(Beginning of SUPPLIED RECORDS)

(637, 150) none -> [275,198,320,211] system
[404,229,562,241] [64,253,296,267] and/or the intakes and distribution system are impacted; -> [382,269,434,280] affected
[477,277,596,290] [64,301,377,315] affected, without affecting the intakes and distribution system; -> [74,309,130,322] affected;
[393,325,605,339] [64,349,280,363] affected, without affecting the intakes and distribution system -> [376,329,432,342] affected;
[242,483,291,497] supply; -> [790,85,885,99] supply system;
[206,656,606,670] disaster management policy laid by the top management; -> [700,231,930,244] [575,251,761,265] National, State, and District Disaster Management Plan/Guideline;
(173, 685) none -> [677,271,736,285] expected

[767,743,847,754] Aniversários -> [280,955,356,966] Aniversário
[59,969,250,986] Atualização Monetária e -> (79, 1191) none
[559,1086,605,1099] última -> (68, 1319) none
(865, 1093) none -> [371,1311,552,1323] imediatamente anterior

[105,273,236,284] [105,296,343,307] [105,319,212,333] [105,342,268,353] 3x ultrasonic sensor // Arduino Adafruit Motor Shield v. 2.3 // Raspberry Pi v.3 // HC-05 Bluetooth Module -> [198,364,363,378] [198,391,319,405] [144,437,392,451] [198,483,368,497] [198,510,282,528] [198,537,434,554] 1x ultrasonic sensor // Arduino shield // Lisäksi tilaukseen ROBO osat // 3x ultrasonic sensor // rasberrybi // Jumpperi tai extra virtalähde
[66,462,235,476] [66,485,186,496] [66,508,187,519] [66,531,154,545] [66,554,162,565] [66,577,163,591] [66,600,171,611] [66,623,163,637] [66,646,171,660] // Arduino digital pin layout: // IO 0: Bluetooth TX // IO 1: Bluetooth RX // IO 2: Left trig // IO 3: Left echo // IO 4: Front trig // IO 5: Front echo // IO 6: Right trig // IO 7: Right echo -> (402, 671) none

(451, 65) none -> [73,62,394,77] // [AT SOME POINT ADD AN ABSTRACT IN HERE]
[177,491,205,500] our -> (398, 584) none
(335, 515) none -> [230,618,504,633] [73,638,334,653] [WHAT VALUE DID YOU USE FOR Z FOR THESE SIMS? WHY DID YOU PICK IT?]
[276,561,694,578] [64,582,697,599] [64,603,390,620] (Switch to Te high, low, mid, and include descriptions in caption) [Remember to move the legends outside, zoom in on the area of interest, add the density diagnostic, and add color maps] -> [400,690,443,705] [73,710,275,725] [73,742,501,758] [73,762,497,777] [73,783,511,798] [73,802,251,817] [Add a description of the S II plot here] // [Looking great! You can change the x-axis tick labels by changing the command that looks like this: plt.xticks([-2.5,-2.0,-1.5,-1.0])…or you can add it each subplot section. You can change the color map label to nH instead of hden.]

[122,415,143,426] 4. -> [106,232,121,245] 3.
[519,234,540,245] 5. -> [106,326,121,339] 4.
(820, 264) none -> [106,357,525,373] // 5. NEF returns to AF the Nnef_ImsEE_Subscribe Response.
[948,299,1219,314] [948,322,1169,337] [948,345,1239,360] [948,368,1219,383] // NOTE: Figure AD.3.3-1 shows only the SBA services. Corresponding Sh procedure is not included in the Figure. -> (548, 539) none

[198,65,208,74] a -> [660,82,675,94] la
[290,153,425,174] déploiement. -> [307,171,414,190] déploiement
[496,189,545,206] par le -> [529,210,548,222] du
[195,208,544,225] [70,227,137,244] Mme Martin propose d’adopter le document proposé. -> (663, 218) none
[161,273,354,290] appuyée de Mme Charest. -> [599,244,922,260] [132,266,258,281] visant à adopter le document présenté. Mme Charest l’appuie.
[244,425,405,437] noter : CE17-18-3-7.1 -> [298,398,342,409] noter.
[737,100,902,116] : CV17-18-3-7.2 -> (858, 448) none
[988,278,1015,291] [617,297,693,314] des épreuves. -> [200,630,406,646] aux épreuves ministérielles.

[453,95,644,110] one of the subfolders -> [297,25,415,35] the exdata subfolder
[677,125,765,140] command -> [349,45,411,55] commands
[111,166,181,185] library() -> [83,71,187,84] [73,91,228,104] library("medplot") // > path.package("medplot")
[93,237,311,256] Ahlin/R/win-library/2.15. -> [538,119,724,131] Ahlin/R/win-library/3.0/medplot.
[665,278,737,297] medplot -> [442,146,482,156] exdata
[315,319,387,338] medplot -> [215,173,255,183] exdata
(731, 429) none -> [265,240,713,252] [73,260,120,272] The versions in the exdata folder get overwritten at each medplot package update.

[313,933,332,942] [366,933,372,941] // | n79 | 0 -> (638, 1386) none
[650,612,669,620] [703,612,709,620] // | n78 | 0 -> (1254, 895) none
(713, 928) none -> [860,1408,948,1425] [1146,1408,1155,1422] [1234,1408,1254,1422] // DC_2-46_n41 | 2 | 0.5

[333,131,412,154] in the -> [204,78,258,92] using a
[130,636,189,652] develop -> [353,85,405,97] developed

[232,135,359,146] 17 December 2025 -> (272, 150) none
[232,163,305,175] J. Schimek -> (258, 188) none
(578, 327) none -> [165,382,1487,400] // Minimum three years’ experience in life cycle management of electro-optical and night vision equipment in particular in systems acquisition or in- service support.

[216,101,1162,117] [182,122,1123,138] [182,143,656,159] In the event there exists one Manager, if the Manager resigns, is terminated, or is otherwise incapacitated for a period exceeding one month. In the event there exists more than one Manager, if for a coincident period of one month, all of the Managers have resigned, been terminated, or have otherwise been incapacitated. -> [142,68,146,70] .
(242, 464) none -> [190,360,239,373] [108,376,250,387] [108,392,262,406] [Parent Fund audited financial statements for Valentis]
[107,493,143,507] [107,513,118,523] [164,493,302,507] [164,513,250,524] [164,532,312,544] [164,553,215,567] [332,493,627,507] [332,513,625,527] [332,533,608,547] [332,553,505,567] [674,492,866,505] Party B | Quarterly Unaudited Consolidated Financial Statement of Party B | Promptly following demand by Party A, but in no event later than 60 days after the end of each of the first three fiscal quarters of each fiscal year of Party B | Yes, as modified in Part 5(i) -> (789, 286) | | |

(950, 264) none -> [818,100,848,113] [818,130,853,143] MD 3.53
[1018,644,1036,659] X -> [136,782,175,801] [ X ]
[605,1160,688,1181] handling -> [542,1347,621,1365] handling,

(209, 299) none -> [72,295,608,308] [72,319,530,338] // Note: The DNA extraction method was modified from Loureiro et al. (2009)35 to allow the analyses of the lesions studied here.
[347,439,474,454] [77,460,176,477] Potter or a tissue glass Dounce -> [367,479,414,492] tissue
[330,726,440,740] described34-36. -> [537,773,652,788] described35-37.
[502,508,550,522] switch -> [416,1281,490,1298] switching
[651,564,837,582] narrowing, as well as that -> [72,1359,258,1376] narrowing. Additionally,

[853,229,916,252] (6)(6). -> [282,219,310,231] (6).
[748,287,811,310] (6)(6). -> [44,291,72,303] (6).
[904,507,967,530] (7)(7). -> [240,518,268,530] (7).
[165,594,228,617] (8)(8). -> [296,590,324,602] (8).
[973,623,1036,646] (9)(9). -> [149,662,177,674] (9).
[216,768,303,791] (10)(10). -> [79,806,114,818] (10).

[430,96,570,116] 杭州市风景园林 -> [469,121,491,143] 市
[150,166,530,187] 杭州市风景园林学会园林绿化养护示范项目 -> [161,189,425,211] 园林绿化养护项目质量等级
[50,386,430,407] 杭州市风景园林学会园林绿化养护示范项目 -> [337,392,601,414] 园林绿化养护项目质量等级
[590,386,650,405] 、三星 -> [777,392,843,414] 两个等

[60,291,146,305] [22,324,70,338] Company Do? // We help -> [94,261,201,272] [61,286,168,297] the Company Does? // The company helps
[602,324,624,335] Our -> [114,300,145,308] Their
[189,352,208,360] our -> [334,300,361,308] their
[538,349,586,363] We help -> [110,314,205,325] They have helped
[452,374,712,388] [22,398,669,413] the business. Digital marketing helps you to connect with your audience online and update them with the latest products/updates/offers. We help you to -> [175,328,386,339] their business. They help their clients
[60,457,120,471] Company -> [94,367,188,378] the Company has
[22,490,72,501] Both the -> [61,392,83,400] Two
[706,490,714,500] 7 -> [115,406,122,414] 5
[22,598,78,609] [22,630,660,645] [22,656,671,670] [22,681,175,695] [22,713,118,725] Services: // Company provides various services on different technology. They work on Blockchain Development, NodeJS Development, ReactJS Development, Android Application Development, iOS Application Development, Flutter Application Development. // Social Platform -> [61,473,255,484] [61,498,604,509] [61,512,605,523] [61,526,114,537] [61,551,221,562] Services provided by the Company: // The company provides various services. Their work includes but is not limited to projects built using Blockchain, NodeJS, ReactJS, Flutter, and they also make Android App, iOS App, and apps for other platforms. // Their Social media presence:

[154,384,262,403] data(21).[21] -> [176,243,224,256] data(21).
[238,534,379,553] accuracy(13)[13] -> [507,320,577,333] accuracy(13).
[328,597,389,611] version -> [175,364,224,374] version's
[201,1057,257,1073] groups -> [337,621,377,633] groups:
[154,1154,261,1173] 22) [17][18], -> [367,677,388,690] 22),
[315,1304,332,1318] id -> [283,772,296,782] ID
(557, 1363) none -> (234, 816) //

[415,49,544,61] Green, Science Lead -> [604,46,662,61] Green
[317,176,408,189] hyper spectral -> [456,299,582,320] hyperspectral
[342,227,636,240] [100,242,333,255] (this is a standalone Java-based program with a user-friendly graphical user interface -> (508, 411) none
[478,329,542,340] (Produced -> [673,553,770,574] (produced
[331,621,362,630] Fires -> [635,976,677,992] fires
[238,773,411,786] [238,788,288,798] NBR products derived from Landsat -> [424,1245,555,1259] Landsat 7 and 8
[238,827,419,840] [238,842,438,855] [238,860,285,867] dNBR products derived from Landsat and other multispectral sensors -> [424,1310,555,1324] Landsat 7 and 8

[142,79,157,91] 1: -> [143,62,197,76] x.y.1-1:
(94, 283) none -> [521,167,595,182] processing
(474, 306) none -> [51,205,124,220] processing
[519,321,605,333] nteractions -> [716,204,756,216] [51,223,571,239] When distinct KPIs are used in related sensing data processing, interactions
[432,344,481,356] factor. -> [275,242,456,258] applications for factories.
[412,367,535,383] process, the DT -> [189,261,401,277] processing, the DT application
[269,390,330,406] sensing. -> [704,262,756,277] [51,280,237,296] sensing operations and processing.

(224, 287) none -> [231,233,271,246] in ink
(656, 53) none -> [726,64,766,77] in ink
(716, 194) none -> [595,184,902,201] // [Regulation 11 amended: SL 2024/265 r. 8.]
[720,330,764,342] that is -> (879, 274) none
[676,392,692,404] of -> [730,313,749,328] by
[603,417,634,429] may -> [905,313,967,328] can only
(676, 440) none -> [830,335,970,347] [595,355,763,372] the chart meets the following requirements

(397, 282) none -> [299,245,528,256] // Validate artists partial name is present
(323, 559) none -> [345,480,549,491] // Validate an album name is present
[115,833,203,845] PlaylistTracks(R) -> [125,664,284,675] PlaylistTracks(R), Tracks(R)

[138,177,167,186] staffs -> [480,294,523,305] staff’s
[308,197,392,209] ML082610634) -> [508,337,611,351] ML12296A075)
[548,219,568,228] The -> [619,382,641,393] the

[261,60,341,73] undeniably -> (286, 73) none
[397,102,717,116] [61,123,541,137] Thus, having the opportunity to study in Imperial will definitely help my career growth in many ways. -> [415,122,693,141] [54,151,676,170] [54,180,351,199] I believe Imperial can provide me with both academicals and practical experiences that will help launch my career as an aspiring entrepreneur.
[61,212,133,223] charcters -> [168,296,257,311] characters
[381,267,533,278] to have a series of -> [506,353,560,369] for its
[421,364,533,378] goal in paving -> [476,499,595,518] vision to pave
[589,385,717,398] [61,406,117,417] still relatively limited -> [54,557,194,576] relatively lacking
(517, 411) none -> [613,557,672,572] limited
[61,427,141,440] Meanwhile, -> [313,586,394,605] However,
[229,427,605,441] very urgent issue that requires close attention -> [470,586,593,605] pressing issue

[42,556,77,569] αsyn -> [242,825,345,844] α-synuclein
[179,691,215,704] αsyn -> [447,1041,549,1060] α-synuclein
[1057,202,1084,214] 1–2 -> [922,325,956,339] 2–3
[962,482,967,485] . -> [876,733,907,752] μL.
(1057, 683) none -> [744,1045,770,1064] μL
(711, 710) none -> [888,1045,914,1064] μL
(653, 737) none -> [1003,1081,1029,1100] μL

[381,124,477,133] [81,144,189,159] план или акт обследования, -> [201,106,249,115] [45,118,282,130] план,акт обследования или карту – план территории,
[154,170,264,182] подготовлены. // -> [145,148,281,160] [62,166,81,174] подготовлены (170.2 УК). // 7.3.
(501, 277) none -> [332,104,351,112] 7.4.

(End of SUPPLIED RECORDS)

◆ TASK ◆
Of the lines above, output exactly those from the line bearing "(557, 1363) none -> (234, 816) //" through the line bearing "[432,344,481,356] factor. ->", inclusive.

◆ YOUR SOLUTION ◆
(557, 1363) none -> (234, 816) //

[415,49,544,61] Green, Science Lead -> [604,46,662,61] Green
[317,176,408,189] hyper spectral -> [456,299,582,320] hyperspectral
[342,227,636,240] [100,242,333,255] (this is a standalone Java-based program with a user-friendly graphical user interface -> (508, 411) none
[478,329,542,340] (Produced -> [673,553,770,574] (produced
[331,621,362,630] Fires -> [635,976,677,992] fires
[238,773,411,786] [238,788,288,798] NBR products derived from Landsat -> [424,1245,555,1259] Landsat 7 and 8
[238,827,419,840] [238,842,438,855] [238,860,285,867] dNBR products derived from Landsat and other multispectral sensors -> [424,1310,555,1324] Landsat 7 and 8

[142,79,157,91] 1: -> [143,62,197,76] x.y.1-1:
(94, 283) none -> [521,167,595,182] processing
(474, 306) none -> [51,205,124,220] processing
[519,321,605,333] nteractions -> [716,204,756,216] [51,223,571,239] When distinct KPIs are used in related sensing data processing, interactions
[432,344,481,356] factor. -> [275,242,456,258] applications for factories.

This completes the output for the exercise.